Practice 13 - Advanced Apache NiFi and Edge computing with MiNiFi
In this practice session we will continue working with Apache NiFi. You will learn some more advanced features of NiFi and how to set up NiFi data pipelines across multiple devices. We will set up two instances, one NiFi server for central data management and one smaller instance running MiNiFi, which will represent more resource constrained Edge devices.
We will set up MiNiFi in the smaller instance, which is a special NiFi sub project for resource constrained devices, without any graphical interfaces and a limited number of Processors. We will design a multi-stage data pipeline, where data will be first collected, preprocessed and filtered on the MiNiFi device and then passed along to the MiNiFi server, where the data will be processed and migrated to a CouchDB JSON non-relational database.
The lab content is related to the RADON Horizon 2020 EU project (http://radon-h2020.eu/), which goal is to unlocking the benefits of serverless FaaS for the European software industry using TOSCA language and developed tools.
G. Casale, M. Artac, W.-J. van den Heuvel, A. van Hoorn, P. Jakovits, F. Leymann, M. Long, V. Papanikolaou, D. Presenza, A. Russo, S. N. Srirama, D.A. Tamburri, M. Wurster, L. Zhu RADON: rational decomposition and orchestration for serverless computing.
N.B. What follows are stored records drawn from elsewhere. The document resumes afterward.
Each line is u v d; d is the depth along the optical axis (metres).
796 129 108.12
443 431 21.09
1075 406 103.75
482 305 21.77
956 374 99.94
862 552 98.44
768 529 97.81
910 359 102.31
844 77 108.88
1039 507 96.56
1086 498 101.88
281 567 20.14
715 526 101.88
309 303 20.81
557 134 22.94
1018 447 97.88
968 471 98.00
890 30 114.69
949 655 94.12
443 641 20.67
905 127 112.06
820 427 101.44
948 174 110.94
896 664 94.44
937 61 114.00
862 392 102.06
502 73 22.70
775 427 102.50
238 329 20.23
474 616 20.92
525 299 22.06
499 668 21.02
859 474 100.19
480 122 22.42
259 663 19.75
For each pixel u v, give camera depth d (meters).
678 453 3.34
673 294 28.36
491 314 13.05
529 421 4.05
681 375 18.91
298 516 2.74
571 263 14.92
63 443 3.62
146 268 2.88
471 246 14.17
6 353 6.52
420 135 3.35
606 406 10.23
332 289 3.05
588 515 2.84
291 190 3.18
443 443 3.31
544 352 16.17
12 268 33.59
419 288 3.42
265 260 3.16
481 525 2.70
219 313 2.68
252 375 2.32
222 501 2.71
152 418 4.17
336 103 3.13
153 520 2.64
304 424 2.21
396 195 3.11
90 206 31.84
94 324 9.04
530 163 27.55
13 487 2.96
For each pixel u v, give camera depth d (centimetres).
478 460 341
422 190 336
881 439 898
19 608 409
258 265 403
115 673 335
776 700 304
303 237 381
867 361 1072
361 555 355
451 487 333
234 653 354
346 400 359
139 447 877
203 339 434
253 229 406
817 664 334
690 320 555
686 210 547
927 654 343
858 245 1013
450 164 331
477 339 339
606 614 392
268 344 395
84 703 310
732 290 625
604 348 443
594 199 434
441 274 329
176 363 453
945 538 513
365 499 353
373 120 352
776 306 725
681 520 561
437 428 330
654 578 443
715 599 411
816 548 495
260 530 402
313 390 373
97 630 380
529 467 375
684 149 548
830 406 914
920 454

SICS Software-Intensive Cyber-Physical Systems. 2019 Jan 1-11. https://doi.org/10.1007/s00450-019-00413-w
References
- Apache NiFi In Depth https://nifi.apache.org/docs/nifi-docs/html/nifi-in-depth.html#flowfile-repository
- Apache NiFi documentation http://nifi.apache.org/docs.html
- MiNiFi documentation: https://nifi.apache.org/minifi/getting-started.html
Practical session communication!
Lab supervisors will provide support through Slack
- We have set up a Slack workspace for lab and course related discussions. Invitation link was sent separately to all students through email.
- Use the
#practice13-minifi
Slack channel for lab related questions and discussion.
- Use the
- When asking questions or support from lab assistant, please make sure to also provide all needed information, including screenshots, configurations, and even code if needed.
- If code needs to be shown to the lab supervisor, send it (or a link to it) through Slack Direct Messages.
Exercise 13.1. Setting up Apache NiFi server!
In this task we will use OpenStack to run Apache NiFi inside an instance using Docker.
- Create an OpenStack instance For NiFi just like you did in practice session 12.
- Flavour should be
m2.tiny
- Flavour should be
- Install Docker on the instance, just like we did in lab 3 Containers: Working with docker
- Make sure to follow all the steps of installing Docker in the guide, including pre-configuring the network addresses before installing Docker. Otherwise you may lose access to the instance after installing docker.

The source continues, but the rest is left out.